Direct naar inhoudDirect naar contactgegevens

Meer jongeren vestigen zich in Amsterdam

In 2006 is het aantal inwoners van Amsterdam met 77 personen toegenomen, dat is vrijwel dezelfde geringe groei als in 2005. Begin 2007 woonden er in Amsterdam 743.104 personen. Dat de groei zo gering is heeft voor een deel een administratieve oorzaak. De Dienst Persoonsgegevens is namelijk bezig haar administratie te schonen. Veel personen die al geruime tijd uit de stad zijn vertrokken zonder dit op te geven, worden uit de bevolkingsadministratie verwijderd. In het algemeen wordt deze ambtshalve verwijdering bij het buitenlandse vertrek geteld.
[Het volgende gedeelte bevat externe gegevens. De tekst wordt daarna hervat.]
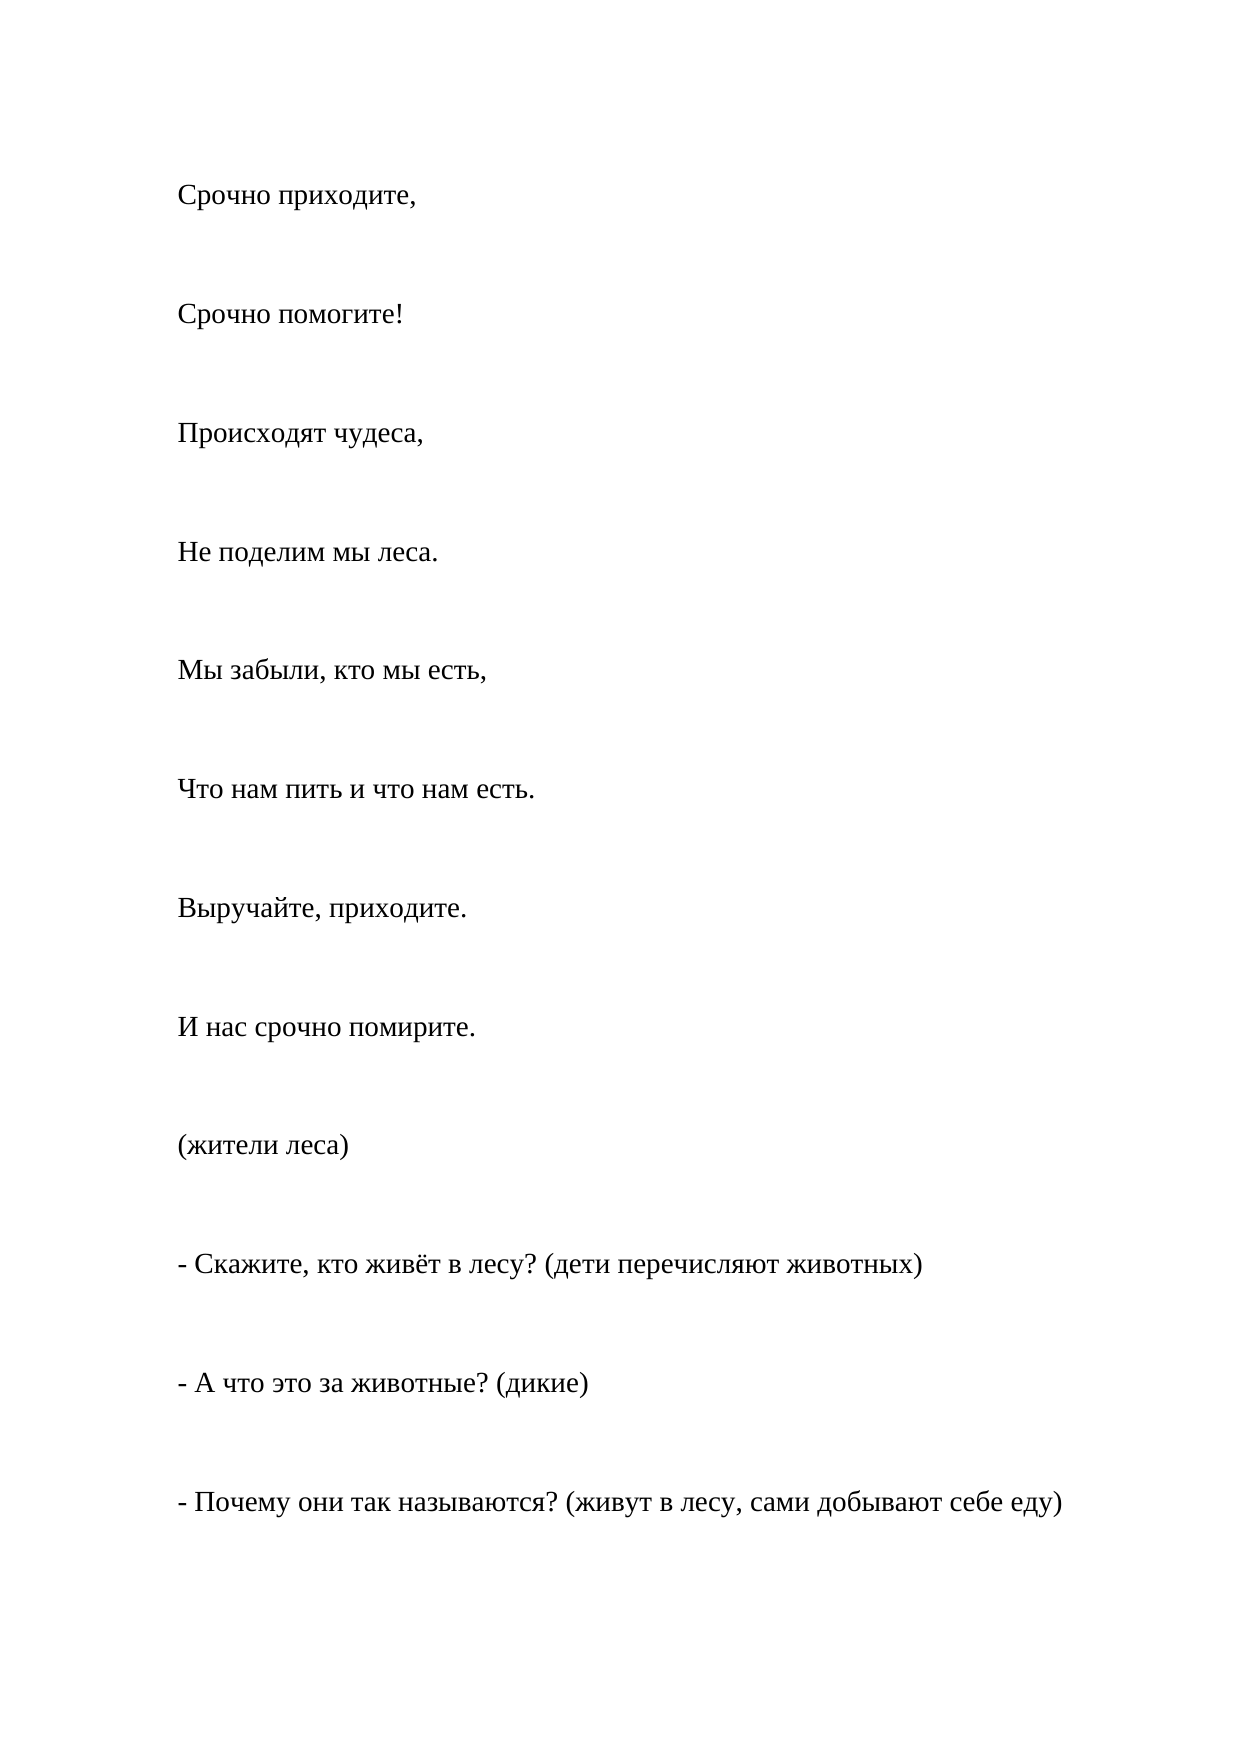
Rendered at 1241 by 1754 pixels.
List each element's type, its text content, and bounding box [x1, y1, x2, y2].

Dit ambtshalve vertrek is de laatste twee jaar met 4.000 personen toegenomen. Zonder de extra inspanning van de Dienst Persoonsgegevens zou de bevolking waarschijnlijk sterker zijn toegenomen dan de 77 personen volgens de administratie. Mede door deze genoemde inspanning vertrokken er volgens de administratie veel meer personen naar het buitenland dan zich in Amsterdam vestigden, een verschil van 7.000 personen. Maar ook zonder deze opschoning zou er in Amsterdam een flink buitenlands vertrekoverschot zijn. Dit ligt namelijk in de lijn van de ontwikkelingen in de rest van Nederland, als gevolg van het strenge Nederlandse toelatingbeleid. Bovendien zijn binnenlands en buitenlandse migratie communicerende vaten in Amsterdam. Als er minder vestiging uit of meer vertrek naar het buitenland is, komt er meer ruimte op de woningmarkt en neemt binnenlandse vestiging toe. En dit is precies wat er de laatste jaren in Amsterdam gebeurde.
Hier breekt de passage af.